Obtaining a stereogram of an engine cylinder cover to be processed, carrying out 10000 times of equal distance cutting treatment on the engine cylinder cover to obtain 10000 sections of profile maps of the engine cylinder cover, laying aluminum alloy powder in a 3D printing working cylinder, spraying a binder by using a printing spray head when each layer is laid, bonding and molding the aluminum alloy powder corresponding to the contour diagram, laying the aluminum alloy powder and spraying and printing the binder 10000 times to finally obtain a structure blank body of the engine cylinder cover, removing the redundant aluminum alloy powder, immersing the structure blank body in an organic solvent, removing the binder, drying the structure blank after removing the binder until no organic solvent remains, and (3) putting the structure blank into a sintering furnace for sintering treatment, and after sintering, carrying out integral heat treatment and surface heat treatment on the engine cylinder cover to obtain the finished engine cylinder cover.

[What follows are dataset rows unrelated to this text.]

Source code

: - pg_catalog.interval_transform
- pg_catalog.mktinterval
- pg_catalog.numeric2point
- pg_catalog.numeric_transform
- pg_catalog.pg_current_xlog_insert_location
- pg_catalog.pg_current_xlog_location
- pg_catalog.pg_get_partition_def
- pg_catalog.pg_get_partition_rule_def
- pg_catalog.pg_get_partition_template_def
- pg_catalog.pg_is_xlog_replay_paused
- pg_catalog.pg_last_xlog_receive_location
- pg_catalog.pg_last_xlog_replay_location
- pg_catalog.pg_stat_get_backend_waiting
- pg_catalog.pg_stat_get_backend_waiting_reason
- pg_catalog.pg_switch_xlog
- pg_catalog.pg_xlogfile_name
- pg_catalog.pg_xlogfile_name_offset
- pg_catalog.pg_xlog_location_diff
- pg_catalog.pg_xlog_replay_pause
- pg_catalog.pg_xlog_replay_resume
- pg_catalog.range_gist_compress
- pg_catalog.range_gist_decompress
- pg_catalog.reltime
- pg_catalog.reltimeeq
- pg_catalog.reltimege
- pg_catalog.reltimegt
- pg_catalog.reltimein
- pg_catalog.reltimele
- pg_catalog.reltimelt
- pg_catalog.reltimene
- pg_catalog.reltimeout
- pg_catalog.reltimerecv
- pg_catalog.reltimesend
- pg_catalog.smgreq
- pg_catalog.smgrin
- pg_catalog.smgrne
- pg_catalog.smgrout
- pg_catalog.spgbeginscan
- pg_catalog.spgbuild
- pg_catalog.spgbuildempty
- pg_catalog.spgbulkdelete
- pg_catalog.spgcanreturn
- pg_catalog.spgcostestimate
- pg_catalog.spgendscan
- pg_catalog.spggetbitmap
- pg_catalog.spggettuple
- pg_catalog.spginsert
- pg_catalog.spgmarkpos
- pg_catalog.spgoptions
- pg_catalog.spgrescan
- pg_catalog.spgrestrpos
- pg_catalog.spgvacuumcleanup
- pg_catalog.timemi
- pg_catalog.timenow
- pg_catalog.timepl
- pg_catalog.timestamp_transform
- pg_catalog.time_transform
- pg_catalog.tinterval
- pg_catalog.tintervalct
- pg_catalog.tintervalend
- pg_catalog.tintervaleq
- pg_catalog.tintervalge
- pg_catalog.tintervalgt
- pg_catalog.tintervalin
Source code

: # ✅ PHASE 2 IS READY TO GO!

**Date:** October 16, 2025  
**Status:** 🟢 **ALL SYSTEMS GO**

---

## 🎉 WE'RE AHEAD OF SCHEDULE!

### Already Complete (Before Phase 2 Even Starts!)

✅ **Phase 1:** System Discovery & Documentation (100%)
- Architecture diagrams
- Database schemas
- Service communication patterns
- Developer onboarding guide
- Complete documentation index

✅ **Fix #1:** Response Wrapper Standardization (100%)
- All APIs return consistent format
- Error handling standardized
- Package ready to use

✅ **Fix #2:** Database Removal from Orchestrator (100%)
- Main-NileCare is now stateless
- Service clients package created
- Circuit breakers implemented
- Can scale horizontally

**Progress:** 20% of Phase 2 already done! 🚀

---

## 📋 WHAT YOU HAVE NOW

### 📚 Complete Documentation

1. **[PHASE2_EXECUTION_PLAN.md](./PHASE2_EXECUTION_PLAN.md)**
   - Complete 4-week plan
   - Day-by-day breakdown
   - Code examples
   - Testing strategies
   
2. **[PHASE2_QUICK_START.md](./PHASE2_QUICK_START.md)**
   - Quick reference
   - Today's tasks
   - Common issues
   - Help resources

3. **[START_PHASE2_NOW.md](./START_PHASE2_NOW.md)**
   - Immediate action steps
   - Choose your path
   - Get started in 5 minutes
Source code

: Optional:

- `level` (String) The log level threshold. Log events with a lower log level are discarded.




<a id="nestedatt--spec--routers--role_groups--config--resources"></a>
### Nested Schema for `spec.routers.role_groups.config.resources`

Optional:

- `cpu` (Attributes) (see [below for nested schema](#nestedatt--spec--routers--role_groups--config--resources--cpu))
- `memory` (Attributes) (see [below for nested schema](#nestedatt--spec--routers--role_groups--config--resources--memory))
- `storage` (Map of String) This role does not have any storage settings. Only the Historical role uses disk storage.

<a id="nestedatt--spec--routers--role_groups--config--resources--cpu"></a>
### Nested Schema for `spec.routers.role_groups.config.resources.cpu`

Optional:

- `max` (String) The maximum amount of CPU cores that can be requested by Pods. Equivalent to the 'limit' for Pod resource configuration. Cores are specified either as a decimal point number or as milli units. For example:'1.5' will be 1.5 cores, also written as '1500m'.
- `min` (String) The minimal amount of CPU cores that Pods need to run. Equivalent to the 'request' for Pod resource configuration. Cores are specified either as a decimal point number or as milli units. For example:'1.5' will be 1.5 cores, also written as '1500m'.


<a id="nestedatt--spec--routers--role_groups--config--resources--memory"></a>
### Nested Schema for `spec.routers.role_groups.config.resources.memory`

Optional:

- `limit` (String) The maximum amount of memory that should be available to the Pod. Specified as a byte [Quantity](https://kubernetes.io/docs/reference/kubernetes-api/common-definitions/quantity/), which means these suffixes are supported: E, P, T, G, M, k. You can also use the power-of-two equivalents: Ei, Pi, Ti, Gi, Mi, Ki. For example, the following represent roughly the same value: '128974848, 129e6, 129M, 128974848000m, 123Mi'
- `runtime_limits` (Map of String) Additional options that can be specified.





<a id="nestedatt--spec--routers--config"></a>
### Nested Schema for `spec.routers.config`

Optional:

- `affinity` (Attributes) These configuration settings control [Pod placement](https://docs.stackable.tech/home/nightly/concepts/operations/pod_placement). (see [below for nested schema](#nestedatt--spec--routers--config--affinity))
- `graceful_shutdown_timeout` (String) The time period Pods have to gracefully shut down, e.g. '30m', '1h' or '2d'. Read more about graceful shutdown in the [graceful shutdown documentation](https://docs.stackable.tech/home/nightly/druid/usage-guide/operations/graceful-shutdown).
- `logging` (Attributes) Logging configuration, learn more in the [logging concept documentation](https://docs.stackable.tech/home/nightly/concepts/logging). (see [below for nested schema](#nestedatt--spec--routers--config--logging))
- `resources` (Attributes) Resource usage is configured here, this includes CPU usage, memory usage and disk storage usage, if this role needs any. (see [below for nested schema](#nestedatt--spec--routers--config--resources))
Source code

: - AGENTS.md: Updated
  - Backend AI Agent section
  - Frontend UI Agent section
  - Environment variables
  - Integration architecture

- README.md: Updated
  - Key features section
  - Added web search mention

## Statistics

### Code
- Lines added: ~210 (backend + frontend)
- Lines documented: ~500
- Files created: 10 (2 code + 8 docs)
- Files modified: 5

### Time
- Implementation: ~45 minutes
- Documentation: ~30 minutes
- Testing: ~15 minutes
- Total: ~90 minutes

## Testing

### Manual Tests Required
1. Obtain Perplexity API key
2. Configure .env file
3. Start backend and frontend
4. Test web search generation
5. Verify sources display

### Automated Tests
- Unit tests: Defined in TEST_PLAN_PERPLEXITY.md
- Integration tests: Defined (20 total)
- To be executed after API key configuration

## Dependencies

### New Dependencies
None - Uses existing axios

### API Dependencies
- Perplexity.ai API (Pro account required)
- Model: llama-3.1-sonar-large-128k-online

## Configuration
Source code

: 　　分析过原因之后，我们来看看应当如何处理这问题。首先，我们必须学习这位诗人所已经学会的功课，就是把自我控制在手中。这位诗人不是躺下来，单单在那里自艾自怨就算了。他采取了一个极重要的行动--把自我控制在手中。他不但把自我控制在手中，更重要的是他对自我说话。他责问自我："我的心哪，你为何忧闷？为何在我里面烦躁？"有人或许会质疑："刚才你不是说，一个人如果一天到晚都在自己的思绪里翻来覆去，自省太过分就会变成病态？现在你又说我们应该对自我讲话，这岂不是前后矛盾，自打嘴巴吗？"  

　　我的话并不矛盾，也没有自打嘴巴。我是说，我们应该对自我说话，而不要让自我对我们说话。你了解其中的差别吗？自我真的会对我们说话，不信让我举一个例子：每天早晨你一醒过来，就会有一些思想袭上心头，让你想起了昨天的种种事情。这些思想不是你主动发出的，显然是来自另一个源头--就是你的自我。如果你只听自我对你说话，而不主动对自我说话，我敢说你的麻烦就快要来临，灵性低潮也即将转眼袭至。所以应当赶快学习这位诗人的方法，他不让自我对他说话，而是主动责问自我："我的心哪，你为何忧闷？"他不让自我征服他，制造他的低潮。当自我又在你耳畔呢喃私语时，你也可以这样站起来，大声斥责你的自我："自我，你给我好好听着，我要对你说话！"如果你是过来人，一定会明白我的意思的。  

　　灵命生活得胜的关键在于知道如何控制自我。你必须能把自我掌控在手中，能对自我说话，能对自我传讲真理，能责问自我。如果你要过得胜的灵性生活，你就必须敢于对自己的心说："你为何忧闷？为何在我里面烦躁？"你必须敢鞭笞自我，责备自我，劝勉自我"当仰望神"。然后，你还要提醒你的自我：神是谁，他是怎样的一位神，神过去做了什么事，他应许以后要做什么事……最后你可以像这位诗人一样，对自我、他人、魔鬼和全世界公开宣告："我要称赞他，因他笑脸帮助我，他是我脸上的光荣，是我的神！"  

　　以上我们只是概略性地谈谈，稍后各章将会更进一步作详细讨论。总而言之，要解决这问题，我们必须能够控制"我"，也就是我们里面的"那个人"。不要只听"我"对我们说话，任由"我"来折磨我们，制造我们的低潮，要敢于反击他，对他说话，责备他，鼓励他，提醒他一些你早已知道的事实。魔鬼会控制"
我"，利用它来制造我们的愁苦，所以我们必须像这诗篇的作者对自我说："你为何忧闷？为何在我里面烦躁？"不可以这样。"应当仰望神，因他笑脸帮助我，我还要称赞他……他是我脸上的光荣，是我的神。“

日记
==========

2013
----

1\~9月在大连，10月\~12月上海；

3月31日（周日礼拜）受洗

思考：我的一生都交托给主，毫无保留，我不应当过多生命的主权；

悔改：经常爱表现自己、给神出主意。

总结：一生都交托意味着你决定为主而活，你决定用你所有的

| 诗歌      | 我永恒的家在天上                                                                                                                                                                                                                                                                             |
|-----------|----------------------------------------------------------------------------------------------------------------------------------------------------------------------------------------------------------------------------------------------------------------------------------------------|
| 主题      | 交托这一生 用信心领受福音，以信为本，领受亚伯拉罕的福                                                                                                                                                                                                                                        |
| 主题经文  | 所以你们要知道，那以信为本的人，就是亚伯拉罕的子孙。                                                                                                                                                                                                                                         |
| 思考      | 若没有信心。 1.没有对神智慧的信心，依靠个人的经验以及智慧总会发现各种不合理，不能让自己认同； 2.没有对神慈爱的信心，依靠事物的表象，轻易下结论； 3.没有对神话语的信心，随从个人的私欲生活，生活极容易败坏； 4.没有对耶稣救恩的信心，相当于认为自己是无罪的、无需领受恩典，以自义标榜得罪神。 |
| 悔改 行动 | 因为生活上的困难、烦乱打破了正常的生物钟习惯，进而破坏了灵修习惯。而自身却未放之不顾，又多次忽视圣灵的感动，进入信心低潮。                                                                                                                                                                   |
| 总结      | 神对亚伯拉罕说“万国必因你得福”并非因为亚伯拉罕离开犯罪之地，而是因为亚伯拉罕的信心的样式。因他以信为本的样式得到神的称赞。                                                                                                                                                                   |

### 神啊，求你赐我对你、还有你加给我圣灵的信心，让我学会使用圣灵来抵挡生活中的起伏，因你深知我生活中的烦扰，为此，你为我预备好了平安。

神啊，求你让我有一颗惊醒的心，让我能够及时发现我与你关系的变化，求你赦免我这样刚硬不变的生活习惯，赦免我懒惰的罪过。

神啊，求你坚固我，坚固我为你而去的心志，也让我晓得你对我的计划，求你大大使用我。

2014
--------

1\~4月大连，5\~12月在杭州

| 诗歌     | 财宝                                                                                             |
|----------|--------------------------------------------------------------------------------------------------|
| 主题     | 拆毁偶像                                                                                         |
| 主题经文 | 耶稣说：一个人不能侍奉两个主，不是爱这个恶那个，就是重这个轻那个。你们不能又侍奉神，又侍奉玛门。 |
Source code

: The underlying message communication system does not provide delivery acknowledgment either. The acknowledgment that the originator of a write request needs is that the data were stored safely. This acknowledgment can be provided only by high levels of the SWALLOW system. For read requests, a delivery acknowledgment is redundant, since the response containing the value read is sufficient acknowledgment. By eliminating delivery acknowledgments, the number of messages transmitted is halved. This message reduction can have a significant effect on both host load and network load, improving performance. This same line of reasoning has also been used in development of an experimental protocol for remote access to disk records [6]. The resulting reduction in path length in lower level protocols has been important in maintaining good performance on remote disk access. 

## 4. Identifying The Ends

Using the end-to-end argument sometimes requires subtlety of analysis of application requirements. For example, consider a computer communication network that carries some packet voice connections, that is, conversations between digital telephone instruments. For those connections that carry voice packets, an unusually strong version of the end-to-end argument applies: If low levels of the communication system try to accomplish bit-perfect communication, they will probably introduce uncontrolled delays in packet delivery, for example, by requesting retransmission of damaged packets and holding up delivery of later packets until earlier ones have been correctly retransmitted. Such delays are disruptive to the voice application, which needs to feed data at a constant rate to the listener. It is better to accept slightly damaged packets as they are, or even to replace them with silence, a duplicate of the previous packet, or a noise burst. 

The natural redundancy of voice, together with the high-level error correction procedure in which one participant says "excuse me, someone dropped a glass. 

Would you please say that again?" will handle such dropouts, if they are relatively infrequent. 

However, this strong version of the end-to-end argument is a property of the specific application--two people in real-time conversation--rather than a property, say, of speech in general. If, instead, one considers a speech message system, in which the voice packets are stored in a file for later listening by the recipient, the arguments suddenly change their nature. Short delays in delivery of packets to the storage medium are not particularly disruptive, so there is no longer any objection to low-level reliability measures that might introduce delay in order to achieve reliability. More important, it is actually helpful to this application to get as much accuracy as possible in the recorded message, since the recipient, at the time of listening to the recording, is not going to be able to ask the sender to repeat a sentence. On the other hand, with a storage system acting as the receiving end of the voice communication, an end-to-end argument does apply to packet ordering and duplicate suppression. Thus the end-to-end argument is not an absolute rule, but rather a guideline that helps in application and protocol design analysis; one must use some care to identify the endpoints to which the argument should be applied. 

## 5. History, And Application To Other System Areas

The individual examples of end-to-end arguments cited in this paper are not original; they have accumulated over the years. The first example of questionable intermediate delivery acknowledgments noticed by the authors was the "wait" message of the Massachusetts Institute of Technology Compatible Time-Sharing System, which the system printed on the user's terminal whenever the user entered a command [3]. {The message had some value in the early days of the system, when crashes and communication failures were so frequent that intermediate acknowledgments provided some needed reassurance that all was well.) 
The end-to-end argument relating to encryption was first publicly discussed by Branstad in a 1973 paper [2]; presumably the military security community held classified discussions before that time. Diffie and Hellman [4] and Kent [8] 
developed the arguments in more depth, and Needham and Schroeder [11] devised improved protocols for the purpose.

The dimensions of the workpieces prepared in examples 1 to 3 and comparative example were measured and compared with the design dimensions, and the shrinkage of the finished workpiece was calculated as follows:

group of	Example 1	Example 2	Example 3	Comparative example
					Shrinkage (%)	0.89	1.02	0.78	12.15

The metal workpiece prepared by the metal powder forming method has obviously low shrinkage rate after processing and forming, and the volume of the workpiece produced by the conventional ink-jet printing mode is obviously reduced after de-bonding and sintering treatment.

The above description is only for the purpose of illustrating the preferred embodiments of the present invention and is not to be construed as limiting the invention, and any modifications, equivalents, improvements and the like that fall within the spirit and principle of the present invention are intended to be included therein.